At their core complex challenges require collaboration. All those with a stake in the problem need to work together to develop new understanding, approaches and solutions. The nature of complex problems requires co-creation of solutions, with citizens, leaders and organisations agreeing to a common agenda and then aligning their efforts and resources to achieve measurable large-scale change. There is growing acceptance that well-designed and effective systemic collaboration is at the heart of initiatives that bring about deep, lasting large-scale social change. There are three big challenges to addressing complex problems in Australia:

 

  1. Lack of understanding of how to respond to complexity 
There is currently no easy and accessible way to develop the required understanding.
In the Australian social impact sector technical solutions are primarily used to address complex problems. Technical solutions are needed but they alone are not sufficient. They do not address root causes, meaning they do not change the underlying social, economic, administrative and political conditions which create the problem in the first place. Complex problems will not be solved by our current ways of thinking and working. They require people to understand complexity and learn new ways of thinking and working.

 

    2. Lack of skills in systems change, collaboration and leadership
There is currently no easy and accessible way to acquire the required skills.
Many initiatives start the work of collaboration applying the skills which work for leading organisations or delivering programs.
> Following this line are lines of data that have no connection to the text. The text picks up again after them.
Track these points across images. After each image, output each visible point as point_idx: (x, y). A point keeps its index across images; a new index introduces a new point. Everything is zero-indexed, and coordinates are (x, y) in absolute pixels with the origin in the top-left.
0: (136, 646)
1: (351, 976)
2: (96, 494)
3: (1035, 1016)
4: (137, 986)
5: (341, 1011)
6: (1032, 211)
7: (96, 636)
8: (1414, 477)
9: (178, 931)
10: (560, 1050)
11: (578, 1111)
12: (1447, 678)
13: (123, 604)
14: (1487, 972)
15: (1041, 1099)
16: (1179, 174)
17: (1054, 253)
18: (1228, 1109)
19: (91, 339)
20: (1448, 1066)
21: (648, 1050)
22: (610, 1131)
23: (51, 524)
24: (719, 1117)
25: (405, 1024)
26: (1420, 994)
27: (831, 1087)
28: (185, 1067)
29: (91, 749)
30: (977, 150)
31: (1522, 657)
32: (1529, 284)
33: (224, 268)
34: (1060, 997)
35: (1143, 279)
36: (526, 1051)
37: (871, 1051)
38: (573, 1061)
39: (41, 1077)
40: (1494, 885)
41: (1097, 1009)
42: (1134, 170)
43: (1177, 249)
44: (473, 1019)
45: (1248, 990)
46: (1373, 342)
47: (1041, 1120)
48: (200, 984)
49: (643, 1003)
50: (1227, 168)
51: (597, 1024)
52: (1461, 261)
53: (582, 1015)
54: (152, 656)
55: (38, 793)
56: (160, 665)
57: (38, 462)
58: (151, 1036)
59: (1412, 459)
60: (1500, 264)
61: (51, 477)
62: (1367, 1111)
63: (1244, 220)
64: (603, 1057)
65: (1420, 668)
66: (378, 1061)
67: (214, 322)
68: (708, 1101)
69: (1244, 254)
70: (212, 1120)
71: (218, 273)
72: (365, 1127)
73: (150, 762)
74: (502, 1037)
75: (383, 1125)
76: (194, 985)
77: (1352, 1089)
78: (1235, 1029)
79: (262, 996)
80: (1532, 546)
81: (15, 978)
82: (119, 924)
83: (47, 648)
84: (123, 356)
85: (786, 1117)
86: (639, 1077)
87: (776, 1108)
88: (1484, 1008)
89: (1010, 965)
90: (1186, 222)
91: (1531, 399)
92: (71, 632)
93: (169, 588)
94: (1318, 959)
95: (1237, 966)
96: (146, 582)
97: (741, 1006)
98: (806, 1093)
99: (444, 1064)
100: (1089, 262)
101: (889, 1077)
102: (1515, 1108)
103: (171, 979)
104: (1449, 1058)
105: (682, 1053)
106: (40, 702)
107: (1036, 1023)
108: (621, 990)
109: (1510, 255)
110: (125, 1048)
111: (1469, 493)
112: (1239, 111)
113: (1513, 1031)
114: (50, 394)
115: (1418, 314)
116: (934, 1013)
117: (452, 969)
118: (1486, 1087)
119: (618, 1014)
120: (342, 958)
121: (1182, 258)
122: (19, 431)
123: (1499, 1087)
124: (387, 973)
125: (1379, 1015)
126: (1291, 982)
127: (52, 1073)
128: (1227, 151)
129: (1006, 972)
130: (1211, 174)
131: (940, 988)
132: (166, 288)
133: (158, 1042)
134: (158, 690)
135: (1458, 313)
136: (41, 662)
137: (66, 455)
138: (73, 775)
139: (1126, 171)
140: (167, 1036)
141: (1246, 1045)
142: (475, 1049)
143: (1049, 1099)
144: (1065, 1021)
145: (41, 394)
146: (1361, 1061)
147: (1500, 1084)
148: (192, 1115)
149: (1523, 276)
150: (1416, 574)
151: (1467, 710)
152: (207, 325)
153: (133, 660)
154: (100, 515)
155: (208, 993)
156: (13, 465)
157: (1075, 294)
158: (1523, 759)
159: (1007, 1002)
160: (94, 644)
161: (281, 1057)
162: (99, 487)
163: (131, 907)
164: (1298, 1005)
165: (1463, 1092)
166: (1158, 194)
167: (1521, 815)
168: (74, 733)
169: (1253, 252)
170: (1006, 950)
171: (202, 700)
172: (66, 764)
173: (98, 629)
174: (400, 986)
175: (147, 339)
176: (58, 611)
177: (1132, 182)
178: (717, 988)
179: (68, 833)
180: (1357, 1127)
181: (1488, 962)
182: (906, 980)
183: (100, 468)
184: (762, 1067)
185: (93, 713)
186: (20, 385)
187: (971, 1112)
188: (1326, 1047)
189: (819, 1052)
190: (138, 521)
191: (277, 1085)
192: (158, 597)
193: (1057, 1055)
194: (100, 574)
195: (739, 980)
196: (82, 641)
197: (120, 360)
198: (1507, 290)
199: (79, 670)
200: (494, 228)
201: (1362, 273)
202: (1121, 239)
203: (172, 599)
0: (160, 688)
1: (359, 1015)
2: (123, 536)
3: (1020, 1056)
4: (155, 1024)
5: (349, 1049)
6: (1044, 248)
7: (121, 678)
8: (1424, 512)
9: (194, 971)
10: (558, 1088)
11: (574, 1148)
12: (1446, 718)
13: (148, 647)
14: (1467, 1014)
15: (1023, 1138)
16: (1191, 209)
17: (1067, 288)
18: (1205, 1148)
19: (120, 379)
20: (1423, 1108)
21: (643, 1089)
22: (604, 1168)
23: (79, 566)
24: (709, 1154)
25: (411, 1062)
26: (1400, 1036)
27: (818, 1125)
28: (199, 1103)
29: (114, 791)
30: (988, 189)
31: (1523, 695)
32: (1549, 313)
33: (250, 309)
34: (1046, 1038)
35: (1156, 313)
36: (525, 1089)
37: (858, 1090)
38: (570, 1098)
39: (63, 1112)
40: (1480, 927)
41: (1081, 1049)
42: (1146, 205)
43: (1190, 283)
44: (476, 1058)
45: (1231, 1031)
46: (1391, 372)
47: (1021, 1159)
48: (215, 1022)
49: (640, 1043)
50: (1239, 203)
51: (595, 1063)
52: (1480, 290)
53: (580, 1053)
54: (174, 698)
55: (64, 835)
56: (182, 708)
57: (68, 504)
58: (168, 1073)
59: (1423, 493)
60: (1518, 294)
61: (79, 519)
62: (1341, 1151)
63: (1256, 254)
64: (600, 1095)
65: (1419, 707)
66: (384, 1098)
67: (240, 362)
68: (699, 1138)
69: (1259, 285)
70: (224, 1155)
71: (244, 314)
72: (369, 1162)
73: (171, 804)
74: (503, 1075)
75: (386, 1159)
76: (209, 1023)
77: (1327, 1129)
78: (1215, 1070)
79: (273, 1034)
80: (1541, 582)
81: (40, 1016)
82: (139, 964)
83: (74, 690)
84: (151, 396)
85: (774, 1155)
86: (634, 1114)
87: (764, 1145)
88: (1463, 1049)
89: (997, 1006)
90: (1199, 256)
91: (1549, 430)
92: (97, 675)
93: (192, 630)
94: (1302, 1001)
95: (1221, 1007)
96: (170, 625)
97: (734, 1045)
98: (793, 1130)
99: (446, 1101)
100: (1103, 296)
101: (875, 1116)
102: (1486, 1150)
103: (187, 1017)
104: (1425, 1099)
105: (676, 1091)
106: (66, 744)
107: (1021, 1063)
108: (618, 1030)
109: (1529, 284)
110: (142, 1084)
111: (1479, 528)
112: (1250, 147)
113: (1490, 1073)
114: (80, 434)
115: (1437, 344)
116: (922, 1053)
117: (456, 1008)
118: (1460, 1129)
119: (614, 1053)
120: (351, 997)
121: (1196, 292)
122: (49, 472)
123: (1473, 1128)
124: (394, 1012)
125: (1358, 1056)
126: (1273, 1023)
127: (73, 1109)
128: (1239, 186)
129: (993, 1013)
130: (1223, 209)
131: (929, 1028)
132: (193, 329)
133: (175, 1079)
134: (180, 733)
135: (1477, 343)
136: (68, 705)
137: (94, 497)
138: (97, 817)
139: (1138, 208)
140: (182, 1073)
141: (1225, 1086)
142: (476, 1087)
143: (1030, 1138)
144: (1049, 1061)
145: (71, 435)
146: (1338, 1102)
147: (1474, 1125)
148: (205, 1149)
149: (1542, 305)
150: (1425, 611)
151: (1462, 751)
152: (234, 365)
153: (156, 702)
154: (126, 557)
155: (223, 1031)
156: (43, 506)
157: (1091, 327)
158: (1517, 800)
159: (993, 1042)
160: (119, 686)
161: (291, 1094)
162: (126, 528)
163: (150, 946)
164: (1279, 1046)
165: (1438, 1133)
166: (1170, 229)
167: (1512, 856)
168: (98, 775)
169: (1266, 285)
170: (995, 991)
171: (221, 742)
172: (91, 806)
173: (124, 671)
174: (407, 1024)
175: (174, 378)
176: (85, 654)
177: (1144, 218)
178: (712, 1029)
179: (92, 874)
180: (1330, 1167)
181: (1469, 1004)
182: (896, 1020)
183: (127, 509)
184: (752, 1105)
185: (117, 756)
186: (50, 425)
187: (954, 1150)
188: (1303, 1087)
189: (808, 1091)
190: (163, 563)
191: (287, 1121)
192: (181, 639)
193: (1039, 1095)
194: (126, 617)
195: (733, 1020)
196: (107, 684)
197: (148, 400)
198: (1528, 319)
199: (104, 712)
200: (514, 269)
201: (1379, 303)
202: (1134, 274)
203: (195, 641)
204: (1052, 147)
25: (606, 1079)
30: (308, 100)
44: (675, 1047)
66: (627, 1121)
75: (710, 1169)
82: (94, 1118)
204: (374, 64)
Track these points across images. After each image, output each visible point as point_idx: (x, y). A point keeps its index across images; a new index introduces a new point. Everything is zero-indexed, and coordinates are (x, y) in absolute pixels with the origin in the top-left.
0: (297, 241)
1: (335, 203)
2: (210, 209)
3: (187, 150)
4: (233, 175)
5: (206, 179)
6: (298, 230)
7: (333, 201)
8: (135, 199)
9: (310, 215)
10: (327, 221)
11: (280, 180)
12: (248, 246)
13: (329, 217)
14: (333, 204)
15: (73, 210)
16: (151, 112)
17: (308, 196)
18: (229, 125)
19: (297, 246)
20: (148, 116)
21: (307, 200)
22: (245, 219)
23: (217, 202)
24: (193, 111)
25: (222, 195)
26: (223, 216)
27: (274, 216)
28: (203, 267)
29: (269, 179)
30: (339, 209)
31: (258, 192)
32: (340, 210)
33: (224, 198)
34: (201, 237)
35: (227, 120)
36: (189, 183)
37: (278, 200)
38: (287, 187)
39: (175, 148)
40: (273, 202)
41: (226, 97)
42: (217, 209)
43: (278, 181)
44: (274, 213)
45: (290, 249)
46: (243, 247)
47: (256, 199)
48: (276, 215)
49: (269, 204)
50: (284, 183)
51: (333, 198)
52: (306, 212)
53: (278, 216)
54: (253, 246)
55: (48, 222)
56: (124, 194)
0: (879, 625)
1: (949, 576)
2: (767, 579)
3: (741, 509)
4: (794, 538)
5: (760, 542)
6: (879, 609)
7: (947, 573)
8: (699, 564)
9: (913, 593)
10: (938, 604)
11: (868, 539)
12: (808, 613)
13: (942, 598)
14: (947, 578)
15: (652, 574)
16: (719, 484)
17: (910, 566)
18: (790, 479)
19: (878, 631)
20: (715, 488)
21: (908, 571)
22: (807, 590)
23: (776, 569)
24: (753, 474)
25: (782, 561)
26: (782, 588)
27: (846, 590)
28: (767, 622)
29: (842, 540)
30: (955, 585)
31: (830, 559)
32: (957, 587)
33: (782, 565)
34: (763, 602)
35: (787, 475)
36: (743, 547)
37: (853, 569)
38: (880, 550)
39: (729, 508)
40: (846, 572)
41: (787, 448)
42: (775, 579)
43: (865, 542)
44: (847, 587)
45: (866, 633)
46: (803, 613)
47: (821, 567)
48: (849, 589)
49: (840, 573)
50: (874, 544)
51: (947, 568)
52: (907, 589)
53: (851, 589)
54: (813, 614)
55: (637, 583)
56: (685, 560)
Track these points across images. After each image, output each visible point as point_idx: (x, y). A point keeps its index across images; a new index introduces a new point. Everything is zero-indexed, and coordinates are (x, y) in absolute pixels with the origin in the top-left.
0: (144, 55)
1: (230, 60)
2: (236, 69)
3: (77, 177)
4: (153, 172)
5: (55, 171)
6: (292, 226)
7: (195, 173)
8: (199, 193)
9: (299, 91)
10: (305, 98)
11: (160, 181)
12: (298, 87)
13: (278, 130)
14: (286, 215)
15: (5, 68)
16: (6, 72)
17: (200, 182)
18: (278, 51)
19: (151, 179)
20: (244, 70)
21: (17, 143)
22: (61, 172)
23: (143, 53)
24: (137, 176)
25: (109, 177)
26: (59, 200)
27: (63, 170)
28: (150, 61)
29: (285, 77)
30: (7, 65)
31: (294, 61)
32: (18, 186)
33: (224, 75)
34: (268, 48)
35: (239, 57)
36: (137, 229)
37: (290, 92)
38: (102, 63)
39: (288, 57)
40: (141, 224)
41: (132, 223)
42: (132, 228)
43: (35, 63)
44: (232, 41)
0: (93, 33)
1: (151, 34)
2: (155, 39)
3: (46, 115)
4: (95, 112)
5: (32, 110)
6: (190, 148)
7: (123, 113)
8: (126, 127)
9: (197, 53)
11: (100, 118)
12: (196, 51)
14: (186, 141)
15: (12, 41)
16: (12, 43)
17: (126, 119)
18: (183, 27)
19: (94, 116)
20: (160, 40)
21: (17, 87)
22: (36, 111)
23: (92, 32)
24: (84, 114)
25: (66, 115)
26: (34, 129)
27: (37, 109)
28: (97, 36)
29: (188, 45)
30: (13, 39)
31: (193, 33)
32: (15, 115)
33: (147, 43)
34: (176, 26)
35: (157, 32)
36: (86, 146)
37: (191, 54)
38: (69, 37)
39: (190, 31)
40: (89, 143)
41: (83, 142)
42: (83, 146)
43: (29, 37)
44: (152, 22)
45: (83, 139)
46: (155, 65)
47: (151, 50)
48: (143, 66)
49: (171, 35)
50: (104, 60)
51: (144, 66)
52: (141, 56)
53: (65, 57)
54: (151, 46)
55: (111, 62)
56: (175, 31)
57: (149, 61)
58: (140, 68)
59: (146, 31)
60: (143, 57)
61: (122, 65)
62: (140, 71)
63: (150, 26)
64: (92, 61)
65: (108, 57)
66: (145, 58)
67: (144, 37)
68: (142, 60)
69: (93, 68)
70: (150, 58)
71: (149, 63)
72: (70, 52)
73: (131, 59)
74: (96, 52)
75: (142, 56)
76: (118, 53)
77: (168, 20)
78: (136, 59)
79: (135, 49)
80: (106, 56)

They soon find that these skills are insufficient to sustain collaboration and achieve large scale change. 

 

    3. Lack of curation of learning & evidence of impact
There is currently no easy and accessible way to learn from the emerging Australian field
There is a growing practice of collaboration for systems change emerging in Australia. However, the infrastructure to communicate and share experience and expertise is weak and fractured, where it exists at all. Basically, stakeholders are not collaborating very well to collaborate better. As a result, learning is not as fast or as effectively as needed. Stakeholders haven’t learned quickly and effectively from the experience of people who are working on the ground where they are trialling using different collaboration processes for system change. Too much of that work is disconnected and fragmented and the way people find out about what works (and what doesn’t and why), is slow and inefficient.

The literature and practice is clear. In order to solve complex problems people must intentionally and consistently:
    • Co-create solutions with the communities or beneficiaries of the solutions
    • Agree to a common agenda and then align their efforts and resources over the long term to that agenda. 
    • Use data to support their learning and efforts, capturing impact continuously.
    • Engage in ongoing learning.

This way of working is counter to most institutions culture, processes and what they incentivise.  Without increased capacity and learning, most collaborative efforts revert back to status quo.  To make the changes required people need: 
    • To acquire the knowledge and skills to deepen community, foster citizen engagement, collaborate across sectors, measure and evaluate community change, and support innovation. 
    • To learn to change together.

We believe that true community and systems change occurs when citizens and organizations adopt new ways of thinking and working together that embrace an asset-based approach that emphasizes what is possible if we work in collaboration. Since 2013, Collaboration for Impact has been walking alongside social change initiatives working on large scale collaborative change. We have been harvesting and sharing learnings from what’s happening on the ground across Australia and internationally resulting in the gathering of tools, practice and resources to embed in the support we provide on the ground. We have seen the best of what works and have a metaview of the learning from what doesn’t work. Communities, governments and practitioners have been consistently calling for a platform that allows access to what we are learning as a field to enable initiatives to guide their own learning but also importantly have a platform to come together and share with peers and continue to learn from and with each other. This is why have invested in the creation of Platform C – because large-scale change requires collaboration in learning, not just implementation.